Somewhere Saddam sits gleefully and quietly chuckling in his cell, for he's surely getting news of the atrocities that's happening. Waiting, hopefully for a chance that the strife will somehow free him and he can resume his reign.

Part of me says the U.S. just needs to get the hell out... totally out, and let Iraq settle it through their own Civil War... we had minimal interference when we had ours... and we came out alright. Stronger in fact.

Yet another part says that we need an even stronger force to help quell the violence. But violence begets more violence and it's a double edged sword for us.

What to do?

It's terrible what's happening over there. People are being burned alive now from what I read in yesterday's papers. Children are being made to suffer for their parents' beliefs.
But this little snippet from (above) article lets me think that it might work out...
Yet amid the fear gripping this city of 7 million, there were also signs of Iraq's famous cohesiveness, even as the sectarian divide widened. In some mixed neighborhoods, Shiites provided shelter to Sunnis targeted by Shiite militiamen, even though they risked being branded as collaborators. Others took care of Sunni children or bought groceries for Sunni neighbors who feared walking to the local market.

What to do?
 
Somehow, it seems to me, that someone who has recently been sentenced to death by hanging would not be gleeful about anything. But, maybe that's just me.

And you have to wonder how the leader of any country could be happy with their country's destruction. Would George W. Bush be pleased if the United States descended into anarchy? Clinton? Carter? Ford? H.W.? Why would we project that onto Hussein?

That we had little outside interference in the Civil War is a bit of an odd analogy. No outside force started our civil war. The current Iraqi Civil War would not be occurring had the United States and its coalition partners not invaded the sovereign nation of Iraq.
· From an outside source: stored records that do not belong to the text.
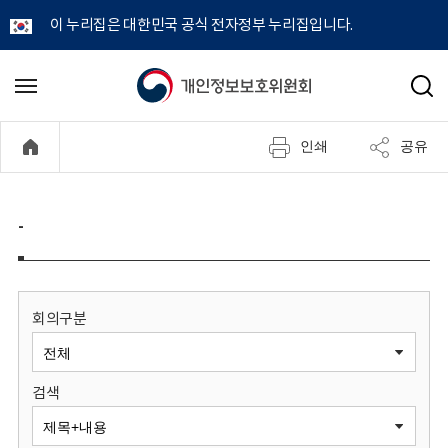
이 누리집은 대한민국 공식 전자정부 누리집입니다.
개
메
검
뉴
색
인
열
인쇄
공유
기
정
보
-
보
호
회의구분
위
검색
원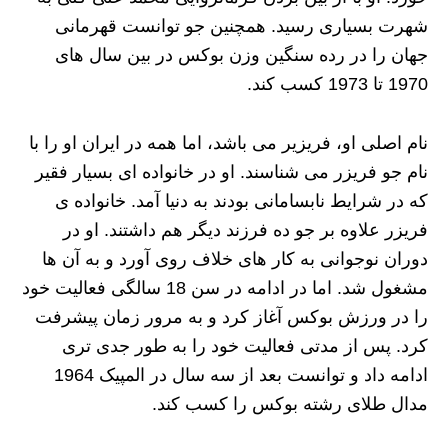
شهرت بسیاری رسید. همچنین جو توانست قهرمانی
جهان را در رده سنگین ‌وزن بوکس در بین سال ‌های
1970 تا 1973 کسب کند.
نام اصلی او، فریزیر می باشد، اما همه در ایران او را با
نام جو فریزر می شناسند. او در خانواده ای بسیار فقیر
که در شرایط نابسامانی بودند به دنیا آمد. خانواده ی
فریزر علاوه بر جو ده فرزند دیگر هم داشتند. او در
دوران نوجوانی به کار های خلاف روی آورد و به آن ها
مشغول شد. اما در ادامه در سن 18 سالگی فعالیت خود
را در ورزش بوکس آغاز کرد و به مرور زمان پیشرفت
کرد. پس از مدتی فعالیت خود را به طور جدی تری
ادامه داد و توانست بعد از سه سال در المپیک 1964
مدال طلای رشته بوکس را کسب کند.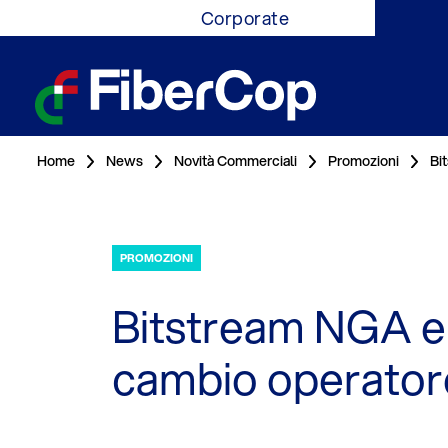
Corporate
Home
News
Novità Commerciali
Promozioni
Bi
PROMOZIONI
Bitstream NGA e 
cambio operator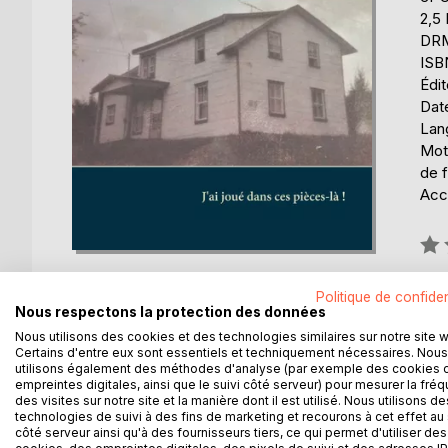
2,5
DRM 
ISB
Édi
Date
Lang
Mot
de f
Acce
Éval
0%
Disp
Politique de confiden
Nous respectons la protection des données
Nous utilisons des cookies et des technologies similaires sur notre site 
Certains d'entre eux sont essentiels et techniquement nécessaires. Nous
utilisons également des méthodes d'analyse (par exemple des cookies 
empreintes digitales, ainsi que le suivi côté serveur) pour mesurer la fré
des visites sur notre site et la manière dont il est utilisé. Nous utilisons de
DESCRIPTION
AUTEUR(S)
CRITIQUES
technologies de suivi à des fins de marketing et recourons à cet effet au 
côté serveur ainsi qu'à des fournisseurs tiers, ce qui permet d'utiliser des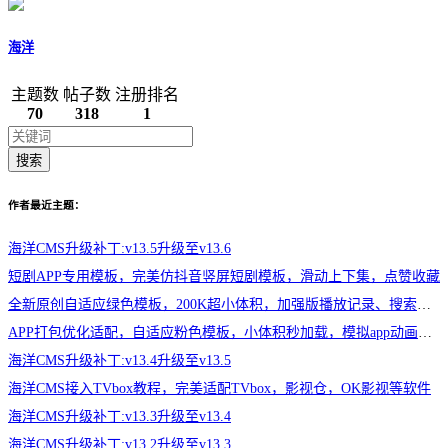
海洋
主题数
帖子数
注册排名
70
318
1
搜索
作者最近主题：
海洋CMS升级补丁:v13.5升级至v13.6
短剧APP专用模板，完美仿抖音竖屏短剧模板，滑动上下集，点赞收藏
全新原创自适应绿色模板，200K超小体积，加强版播放记录、搜索历史模块
APP打包优化适配，自适应粉色模板，小体积秒加载，模拟app动画效果，适合X
海洋CMS升级补丁:v13.4升级至v13.5
海洋CMS接入TVbox教程，完美适配TVbox，影视仓，OK影视等软件
海洋CMS升级补丁:v13.3升级至v13.4
海洋CMS升级补丁:v13.2升级至v13.3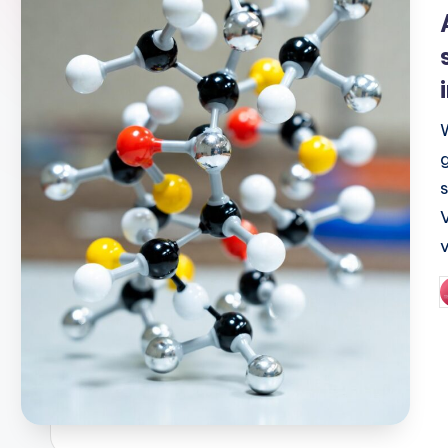
i
P
b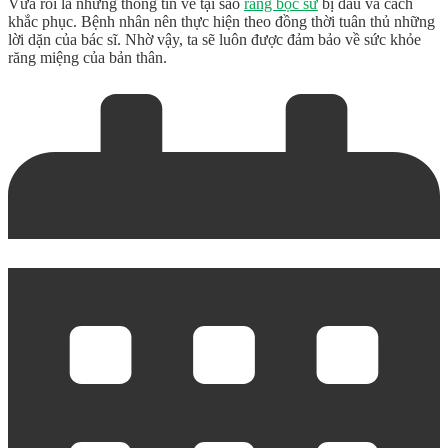
Vừa rồi là những thông tin về
tại sao
răng bọc sứ
bị đau
và cách
khắc phục. Bệnh nhân nên thực hiện theo đồng thời tuân thủ những
lời dặn của bác sĩ. Nhờ vậy, ta sẽ luôn được đảm bảo về sức khỏe
răng miệng của bản thân.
Seems like a lopsided trade. We get Saddam Husseing swinging on the end of a rope and Iraq gets a civil war.
 
One thing of note is that it's easy to look around at your current situation and say it is bad. However, history gives perspectives that we cannot see today. Live is not a choose-your-own-adventure story that we can try different paths and see the outcomes of our decisions and then decide which path to take. So all we can do is guess. We have the advantage of time and perspective to look at the US Revolutionary War or the US Civil War and other conflicts that I'm sure that those living at those times thought were terrible and wondered why they had to live through them and that maybe the fight for freedom or the fight to keep the union together was not worth the price that they had to pay.

I don't know if that is the case today, but I wonder if in 30 or 50 or 100 years or so history will judge these events differently. If the entire mid-east dissolves into even worse war and anarchy, or if this is the beginning of something new and good for the area. Too early to say.